Dan yang ketiga, adalah investasi. Investasi untuk dateng ke
acara ini bukan main-main (untuk ukuran mahasiswa). Dengan run down yang aku bilang tadi, silakan hitung sendiri. Skip bagian
transit (karena yang transit cuma aku, icak, ester). Dengan keadaan demikian,
sertifikat yang awalnya dikira akan dapet dua ternyata cuma dapet 1. Hehe.
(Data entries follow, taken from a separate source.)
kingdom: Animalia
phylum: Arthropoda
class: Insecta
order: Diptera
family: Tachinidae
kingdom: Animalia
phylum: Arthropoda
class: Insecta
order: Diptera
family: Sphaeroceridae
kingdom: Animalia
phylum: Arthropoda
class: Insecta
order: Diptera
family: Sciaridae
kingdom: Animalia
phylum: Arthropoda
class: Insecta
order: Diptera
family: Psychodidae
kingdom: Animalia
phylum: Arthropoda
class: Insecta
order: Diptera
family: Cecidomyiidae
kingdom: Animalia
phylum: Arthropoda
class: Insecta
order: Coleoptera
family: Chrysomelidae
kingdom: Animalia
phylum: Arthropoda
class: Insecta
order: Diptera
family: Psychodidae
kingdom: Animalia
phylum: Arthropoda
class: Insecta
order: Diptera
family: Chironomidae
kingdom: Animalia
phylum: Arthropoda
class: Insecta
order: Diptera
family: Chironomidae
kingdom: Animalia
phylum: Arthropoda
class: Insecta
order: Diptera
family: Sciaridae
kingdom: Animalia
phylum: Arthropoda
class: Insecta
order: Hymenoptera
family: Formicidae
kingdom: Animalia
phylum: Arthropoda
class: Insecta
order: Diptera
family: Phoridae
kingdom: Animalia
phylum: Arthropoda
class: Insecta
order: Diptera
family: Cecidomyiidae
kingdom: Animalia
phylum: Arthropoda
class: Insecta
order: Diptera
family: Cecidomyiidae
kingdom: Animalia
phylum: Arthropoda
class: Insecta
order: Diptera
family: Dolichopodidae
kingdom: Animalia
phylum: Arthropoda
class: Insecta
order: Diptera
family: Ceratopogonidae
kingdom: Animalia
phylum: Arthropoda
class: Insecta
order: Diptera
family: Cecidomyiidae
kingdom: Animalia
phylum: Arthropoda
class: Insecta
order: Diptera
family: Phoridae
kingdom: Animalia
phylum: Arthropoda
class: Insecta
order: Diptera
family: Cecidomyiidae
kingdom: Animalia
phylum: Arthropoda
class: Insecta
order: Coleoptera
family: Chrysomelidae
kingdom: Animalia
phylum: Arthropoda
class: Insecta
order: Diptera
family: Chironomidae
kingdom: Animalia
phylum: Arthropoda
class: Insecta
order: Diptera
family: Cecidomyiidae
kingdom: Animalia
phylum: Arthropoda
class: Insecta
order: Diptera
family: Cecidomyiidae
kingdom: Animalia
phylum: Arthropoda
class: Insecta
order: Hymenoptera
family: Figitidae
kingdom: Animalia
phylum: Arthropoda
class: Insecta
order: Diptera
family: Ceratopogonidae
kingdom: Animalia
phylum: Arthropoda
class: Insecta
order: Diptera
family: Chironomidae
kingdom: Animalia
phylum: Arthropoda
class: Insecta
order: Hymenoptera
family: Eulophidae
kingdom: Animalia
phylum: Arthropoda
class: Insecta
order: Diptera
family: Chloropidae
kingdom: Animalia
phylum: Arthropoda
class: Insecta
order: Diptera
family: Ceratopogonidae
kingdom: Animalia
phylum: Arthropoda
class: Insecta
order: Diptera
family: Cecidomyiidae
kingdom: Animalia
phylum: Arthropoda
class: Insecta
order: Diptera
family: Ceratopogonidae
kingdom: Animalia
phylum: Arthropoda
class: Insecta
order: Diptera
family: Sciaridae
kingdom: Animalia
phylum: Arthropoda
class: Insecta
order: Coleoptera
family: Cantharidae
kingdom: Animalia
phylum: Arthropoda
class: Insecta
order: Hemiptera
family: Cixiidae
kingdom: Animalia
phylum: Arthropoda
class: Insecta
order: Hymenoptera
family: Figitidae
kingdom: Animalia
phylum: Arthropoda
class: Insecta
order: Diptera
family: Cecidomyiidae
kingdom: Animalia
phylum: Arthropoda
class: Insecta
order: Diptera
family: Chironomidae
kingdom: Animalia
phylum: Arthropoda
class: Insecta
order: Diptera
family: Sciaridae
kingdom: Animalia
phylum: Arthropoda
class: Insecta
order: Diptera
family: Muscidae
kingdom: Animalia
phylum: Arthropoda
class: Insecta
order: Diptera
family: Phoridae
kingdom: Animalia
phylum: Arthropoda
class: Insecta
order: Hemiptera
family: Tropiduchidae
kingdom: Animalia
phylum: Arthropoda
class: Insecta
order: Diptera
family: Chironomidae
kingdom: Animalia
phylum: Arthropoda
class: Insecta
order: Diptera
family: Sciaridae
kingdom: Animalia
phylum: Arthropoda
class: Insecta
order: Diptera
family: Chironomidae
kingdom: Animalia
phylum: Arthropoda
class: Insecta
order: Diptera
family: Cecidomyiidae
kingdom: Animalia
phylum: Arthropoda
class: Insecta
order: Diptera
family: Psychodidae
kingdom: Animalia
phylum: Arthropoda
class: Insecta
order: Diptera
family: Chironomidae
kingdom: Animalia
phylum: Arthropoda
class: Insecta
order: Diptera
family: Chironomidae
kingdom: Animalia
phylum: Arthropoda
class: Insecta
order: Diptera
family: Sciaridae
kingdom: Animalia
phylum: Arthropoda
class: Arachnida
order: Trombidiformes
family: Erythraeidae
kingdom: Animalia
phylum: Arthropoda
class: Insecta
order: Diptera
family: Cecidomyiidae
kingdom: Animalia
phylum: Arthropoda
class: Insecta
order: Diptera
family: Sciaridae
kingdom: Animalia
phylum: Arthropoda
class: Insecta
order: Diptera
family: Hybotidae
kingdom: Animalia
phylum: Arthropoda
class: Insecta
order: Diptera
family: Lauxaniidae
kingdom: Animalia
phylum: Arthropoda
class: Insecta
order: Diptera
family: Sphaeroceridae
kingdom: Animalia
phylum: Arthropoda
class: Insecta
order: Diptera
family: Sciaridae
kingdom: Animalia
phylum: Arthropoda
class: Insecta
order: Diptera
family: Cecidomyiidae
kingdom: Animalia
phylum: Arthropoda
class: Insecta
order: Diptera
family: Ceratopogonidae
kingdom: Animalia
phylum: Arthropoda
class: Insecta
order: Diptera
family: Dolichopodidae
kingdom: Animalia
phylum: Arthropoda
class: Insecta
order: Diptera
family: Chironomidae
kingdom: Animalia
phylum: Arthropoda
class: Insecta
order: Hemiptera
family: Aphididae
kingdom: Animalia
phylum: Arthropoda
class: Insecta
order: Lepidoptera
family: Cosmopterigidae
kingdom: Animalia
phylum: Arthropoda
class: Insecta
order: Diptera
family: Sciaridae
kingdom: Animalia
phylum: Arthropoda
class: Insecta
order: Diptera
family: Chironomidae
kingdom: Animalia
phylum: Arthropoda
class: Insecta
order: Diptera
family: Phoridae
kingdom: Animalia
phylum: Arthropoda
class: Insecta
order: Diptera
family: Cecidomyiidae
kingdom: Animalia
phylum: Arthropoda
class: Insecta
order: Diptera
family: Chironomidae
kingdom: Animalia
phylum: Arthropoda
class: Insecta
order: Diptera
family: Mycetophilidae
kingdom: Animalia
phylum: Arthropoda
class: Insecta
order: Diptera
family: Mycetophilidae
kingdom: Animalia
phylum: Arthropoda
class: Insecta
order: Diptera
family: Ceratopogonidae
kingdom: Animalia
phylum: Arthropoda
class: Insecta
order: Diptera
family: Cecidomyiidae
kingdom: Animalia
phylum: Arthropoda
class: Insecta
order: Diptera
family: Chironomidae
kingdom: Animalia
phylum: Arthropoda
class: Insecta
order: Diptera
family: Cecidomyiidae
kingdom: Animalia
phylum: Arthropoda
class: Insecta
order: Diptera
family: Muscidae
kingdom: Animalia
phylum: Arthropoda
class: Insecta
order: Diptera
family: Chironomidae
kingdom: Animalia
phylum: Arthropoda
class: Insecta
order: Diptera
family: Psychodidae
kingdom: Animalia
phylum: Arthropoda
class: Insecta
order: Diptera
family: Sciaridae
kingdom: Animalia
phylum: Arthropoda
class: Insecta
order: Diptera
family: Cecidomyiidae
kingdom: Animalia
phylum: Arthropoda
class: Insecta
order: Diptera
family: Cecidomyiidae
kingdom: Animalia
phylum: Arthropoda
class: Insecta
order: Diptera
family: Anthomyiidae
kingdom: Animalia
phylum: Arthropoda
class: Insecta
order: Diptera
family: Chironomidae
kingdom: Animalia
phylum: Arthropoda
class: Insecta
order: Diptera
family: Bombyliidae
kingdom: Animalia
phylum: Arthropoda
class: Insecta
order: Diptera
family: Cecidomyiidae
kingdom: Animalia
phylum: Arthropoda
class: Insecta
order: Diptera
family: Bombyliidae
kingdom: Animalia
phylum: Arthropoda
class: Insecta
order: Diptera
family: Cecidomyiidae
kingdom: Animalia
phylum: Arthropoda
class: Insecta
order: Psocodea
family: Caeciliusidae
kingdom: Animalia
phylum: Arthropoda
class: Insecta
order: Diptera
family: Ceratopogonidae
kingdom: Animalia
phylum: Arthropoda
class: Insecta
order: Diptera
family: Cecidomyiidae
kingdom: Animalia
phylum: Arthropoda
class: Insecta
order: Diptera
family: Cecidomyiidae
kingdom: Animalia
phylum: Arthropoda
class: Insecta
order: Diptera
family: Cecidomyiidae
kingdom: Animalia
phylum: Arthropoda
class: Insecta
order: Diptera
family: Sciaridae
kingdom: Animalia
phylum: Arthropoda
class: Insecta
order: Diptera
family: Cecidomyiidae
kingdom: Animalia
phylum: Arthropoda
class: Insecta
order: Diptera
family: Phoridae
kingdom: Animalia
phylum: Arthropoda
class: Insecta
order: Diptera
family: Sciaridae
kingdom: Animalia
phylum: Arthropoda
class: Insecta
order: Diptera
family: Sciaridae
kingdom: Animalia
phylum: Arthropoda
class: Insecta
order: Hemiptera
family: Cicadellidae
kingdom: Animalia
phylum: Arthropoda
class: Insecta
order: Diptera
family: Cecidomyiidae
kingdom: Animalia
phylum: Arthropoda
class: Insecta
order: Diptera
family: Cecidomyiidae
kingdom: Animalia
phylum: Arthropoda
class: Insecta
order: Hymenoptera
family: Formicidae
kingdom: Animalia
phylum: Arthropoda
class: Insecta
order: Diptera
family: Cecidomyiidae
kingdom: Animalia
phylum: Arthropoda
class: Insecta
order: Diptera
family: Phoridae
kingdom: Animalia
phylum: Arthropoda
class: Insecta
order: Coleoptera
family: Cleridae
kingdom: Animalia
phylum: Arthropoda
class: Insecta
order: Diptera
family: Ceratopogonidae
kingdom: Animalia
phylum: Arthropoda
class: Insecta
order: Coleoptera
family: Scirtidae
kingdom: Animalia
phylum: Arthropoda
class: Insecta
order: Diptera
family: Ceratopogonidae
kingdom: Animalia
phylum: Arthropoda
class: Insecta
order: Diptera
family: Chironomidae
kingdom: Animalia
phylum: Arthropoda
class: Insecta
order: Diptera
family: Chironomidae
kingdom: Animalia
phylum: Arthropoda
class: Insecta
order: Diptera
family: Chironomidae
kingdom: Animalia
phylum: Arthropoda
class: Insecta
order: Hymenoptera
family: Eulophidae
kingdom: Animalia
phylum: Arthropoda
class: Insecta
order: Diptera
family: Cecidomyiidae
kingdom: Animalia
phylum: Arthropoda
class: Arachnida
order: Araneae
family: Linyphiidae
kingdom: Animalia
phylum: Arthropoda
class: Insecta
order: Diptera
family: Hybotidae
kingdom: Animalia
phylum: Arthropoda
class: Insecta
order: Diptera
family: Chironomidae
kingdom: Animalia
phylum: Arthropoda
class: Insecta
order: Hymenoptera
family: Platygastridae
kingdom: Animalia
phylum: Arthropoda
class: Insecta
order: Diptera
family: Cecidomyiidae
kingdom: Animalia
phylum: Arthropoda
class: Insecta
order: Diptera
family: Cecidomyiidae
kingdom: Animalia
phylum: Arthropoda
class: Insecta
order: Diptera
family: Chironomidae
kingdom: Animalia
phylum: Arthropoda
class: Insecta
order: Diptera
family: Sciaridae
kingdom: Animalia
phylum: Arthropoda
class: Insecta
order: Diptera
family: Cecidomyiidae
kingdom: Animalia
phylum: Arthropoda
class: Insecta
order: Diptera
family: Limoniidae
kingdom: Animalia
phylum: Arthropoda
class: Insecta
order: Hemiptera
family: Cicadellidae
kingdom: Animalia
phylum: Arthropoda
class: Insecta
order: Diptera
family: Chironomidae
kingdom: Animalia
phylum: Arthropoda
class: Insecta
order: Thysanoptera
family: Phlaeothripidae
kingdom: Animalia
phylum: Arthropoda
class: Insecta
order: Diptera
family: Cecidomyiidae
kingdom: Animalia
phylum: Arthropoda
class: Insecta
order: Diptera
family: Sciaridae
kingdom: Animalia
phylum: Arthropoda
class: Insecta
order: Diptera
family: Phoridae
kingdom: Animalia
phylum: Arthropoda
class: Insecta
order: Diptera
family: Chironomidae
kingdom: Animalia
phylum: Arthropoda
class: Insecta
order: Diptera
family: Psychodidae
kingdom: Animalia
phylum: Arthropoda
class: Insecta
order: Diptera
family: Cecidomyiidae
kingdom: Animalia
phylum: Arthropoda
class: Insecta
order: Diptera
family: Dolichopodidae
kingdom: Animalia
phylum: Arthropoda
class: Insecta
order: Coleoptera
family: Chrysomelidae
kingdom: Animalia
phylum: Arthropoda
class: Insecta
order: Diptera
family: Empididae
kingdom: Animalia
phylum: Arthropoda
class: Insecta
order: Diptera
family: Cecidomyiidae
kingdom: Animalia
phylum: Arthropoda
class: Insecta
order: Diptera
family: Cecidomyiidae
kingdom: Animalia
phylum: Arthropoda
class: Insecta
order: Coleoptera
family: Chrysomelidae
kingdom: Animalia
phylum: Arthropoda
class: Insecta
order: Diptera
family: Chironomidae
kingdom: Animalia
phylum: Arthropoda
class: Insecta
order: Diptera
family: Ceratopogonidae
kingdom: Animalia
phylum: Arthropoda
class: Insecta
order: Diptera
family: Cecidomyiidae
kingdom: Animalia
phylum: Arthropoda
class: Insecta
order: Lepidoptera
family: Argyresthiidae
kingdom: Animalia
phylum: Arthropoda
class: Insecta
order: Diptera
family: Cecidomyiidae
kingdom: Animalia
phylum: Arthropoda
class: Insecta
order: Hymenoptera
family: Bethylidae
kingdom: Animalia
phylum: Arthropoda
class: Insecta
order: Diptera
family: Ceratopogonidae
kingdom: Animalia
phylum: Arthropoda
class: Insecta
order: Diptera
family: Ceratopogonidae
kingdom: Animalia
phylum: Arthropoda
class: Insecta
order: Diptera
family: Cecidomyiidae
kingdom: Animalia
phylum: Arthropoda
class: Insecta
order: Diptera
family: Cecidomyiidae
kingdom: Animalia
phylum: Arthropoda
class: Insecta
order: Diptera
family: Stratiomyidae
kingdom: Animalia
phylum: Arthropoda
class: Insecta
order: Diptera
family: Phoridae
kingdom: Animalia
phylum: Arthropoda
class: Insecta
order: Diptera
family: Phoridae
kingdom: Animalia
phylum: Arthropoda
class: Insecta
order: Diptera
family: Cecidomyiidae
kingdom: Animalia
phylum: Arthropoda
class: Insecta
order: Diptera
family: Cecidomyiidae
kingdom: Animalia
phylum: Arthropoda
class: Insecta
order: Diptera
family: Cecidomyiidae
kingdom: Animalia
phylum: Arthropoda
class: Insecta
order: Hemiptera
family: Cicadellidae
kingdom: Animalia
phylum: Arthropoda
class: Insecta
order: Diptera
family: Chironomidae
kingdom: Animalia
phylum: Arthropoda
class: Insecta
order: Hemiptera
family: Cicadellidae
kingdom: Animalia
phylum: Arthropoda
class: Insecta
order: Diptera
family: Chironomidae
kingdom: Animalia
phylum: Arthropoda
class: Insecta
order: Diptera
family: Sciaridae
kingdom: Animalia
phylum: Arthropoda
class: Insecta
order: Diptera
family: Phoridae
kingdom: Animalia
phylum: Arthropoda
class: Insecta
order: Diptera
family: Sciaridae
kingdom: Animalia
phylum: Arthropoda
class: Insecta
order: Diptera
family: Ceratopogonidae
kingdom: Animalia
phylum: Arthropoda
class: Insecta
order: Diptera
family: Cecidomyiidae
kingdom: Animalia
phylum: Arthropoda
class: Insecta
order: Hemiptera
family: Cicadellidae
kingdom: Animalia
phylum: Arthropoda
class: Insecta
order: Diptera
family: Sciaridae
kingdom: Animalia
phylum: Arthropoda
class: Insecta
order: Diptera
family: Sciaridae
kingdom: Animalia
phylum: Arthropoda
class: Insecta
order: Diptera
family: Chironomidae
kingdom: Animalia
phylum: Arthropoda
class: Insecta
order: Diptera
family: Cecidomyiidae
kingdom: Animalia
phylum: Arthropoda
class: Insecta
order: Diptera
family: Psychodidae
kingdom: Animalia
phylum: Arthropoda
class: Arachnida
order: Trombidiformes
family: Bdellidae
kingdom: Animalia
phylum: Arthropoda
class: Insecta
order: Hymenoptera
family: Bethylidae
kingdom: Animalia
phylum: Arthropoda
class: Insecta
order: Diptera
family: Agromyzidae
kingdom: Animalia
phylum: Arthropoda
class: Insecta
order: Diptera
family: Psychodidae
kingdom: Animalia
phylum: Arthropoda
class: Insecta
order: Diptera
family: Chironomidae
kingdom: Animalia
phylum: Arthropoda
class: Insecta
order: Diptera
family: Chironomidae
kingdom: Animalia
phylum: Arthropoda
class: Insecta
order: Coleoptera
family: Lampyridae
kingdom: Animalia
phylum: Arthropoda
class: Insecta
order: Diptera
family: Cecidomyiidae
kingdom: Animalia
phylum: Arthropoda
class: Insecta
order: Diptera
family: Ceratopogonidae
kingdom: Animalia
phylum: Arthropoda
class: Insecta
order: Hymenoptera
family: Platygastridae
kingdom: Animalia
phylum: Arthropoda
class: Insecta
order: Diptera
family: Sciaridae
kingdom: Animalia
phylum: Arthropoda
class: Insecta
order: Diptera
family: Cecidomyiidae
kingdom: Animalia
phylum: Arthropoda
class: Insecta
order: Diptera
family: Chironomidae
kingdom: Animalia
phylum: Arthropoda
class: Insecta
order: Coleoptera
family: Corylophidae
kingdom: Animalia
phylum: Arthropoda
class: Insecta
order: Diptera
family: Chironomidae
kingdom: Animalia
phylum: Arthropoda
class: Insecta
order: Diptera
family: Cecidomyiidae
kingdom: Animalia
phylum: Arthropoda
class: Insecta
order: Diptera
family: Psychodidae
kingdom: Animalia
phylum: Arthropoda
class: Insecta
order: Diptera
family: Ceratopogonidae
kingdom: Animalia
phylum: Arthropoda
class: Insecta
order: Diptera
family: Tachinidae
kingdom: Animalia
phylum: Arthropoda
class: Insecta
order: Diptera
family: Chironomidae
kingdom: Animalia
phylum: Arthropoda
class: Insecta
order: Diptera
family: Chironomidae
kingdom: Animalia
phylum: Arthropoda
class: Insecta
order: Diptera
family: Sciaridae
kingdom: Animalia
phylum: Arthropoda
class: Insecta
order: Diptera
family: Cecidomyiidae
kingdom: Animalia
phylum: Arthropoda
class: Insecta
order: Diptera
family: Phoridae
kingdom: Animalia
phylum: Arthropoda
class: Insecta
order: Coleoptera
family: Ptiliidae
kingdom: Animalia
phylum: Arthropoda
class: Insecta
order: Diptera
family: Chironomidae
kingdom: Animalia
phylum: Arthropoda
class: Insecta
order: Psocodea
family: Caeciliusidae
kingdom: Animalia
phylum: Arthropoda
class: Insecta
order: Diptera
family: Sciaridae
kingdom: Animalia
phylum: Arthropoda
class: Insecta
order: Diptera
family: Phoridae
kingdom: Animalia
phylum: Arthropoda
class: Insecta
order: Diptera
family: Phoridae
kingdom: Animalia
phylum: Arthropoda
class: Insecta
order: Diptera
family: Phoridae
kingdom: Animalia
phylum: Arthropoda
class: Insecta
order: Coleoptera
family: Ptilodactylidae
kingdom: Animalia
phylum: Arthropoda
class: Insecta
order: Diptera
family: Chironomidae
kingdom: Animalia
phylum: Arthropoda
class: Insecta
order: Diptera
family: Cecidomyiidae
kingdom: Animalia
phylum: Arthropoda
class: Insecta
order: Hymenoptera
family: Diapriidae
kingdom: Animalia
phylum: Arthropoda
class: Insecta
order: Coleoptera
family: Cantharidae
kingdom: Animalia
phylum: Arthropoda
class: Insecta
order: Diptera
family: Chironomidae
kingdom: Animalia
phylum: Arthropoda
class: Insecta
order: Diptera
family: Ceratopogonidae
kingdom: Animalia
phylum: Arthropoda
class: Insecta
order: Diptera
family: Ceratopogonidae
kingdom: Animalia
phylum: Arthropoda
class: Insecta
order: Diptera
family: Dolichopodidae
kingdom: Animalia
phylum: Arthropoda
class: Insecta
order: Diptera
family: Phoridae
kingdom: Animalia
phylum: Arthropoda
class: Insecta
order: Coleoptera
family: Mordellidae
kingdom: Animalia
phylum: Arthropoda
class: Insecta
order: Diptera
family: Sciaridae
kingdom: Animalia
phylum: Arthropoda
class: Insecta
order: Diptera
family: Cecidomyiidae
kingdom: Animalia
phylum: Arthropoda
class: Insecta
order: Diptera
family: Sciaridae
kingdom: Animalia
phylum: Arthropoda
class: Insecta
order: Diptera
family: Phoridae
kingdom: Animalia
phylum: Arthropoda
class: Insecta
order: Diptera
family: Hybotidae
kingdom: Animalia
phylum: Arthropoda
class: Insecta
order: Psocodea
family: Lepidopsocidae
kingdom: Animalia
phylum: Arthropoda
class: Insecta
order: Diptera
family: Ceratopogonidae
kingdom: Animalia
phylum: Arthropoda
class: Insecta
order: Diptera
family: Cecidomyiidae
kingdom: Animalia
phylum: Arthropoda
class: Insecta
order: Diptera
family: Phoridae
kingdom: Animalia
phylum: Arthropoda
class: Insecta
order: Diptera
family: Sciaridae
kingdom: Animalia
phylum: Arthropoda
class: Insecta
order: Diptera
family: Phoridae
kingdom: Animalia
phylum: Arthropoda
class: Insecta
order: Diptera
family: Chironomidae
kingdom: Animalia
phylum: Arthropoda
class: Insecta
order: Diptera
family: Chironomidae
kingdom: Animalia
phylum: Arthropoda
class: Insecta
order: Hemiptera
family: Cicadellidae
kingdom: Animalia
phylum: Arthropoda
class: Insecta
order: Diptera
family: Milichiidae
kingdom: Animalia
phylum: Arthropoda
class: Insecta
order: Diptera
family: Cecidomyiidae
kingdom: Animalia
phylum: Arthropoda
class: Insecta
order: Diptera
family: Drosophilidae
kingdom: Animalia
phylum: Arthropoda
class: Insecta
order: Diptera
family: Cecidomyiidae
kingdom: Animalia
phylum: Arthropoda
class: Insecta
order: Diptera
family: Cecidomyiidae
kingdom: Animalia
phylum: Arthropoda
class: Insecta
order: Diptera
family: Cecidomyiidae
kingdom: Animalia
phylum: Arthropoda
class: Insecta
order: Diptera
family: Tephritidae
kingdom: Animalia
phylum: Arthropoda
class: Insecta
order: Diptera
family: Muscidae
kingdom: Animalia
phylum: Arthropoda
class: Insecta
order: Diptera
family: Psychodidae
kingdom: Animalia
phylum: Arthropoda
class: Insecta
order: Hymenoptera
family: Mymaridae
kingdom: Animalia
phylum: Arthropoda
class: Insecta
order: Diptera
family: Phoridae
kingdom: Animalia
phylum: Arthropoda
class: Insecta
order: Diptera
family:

Soal sertifikat ini, ternyata ada mis antara kami dan
penginformasi. Pak Bima (penginformasi) mengatakan kami akan dapat 1 sertifikat
setiap acara. Kami menerimanya sebagai: 1 sertifikat setiap pembicara (yang
kami hitung sebagai 1 acara). Ternyata, satu acara yang dimaksud panitia adalah
satu hari. Sepahamku sih begitu. Dari ngobrol sama Pak Bima (yang siempunya
acara), beliau bilang mereka ngadain 3 acara dalam 3 hari itu. Dari kalimat ini
jelas bahwa yang dimaksud 1 acara oleh panitia adalah satu hari. XD
Lalu, kenapa aku bilang aku tidak menyesalkan hal itu?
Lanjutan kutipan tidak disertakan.